#### [Exercise A]
In the report on the Clinton email deposition ruling, whose deposition was scheduled for Friday?
#### [Exercise B]
Write a continuation of the news report on the Clinton email deposition ruling, starting after its last sentence.

#### [Excerpted passage]
____

Video-recorded depositions by former aides of Hillary Clinton in relation to her private email server in use during her tenure as secretary of state will not be made publicly available, a federal judge ruled.
US District Court Judge Emmet Sullivan for the District of Columbia made his order in advance of Friday's scheduled deposition by Clinton's ex-chief of staff, Cheryl Mills.
"The depositions permitted by the Court are limited in scope, but relate to former Secretary of State Hillary Clinton's email practices during her tenure at the State Department," Judge Sullivan wrote on Thursday, according to Politico.
"The public has a right to know details related to the creation, purpose and use of the clintonemail.com system. Thus, the transcripts of all depositions taken in this case will be publicly available. It is therefore unnecessary to also make the audiovisual recording of Ms. Mills' deposition public," he added.

____

#### [Study material]
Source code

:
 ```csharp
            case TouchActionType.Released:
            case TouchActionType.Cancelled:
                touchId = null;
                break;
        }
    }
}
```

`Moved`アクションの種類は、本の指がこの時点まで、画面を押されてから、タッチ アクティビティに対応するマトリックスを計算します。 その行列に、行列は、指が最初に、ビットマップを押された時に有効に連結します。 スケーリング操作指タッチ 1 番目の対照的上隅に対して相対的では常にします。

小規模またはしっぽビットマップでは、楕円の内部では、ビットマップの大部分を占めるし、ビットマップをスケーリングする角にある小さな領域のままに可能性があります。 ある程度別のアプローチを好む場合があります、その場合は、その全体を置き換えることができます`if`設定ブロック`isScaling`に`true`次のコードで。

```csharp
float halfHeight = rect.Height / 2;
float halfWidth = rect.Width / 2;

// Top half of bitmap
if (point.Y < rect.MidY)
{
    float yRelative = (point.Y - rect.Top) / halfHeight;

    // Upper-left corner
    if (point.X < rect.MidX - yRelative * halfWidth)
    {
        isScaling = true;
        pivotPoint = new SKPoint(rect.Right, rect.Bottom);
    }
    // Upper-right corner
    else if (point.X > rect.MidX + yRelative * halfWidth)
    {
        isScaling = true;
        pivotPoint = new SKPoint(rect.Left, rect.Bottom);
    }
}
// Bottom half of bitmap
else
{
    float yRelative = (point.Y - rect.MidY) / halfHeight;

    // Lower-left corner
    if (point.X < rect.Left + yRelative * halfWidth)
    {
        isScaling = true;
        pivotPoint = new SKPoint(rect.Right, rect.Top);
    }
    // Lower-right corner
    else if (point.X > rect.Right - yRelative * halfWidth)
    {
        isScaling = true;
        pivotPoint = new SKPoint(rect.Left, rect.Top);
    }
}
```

____

#### [Task response A]
Cheryl Mills, Clinton's former chief of staff.

#### [Task response B]
Lawyers for Mills petitioned the court, concerned the contents of the video could be used “as part of a partisan attack” against the Democratic presidential front-runner. Mills, however, did support the release of a transcript.
Raising the possibility that the recordings could eventually be released, Judge Sullivan, who was an appointee under President Bill Clinton, ordered that the videos be filed with the court.
Sullivan had approved the depositions as part of a lawsuit filed by the conservative legal advocacy group Judicial Watch. Those to be deposed include Mills, deputy chief of staff Huma Abedin and Undersecretary Patrick Kennedy. Judicial Watch filed a Freedom of Information Act request in 2013, seeking records related to Abedin’s outside work as a paid consultant for the Clinton Foundation and a financial firm with ties to the Clintons.
The question at hand is whether a State Department search, which failed to find thousands of emails Clinton exchanged with her aides, including Abedin, was thorough enough. The State Department said those emails were unavailable at the time of the request.
Judge Sullivan has said, depending on what might be learned from those early depositions over the coming weeks, a sworn deposition from Hillary Clinton “may be necessary.”
This latest development coincides with the release of a long-awaited report from the State Department’s inspector general, which concluded that Clinton violated the department’s rules by conducting official business via her private-email account for what she claimed was the sake of convenience.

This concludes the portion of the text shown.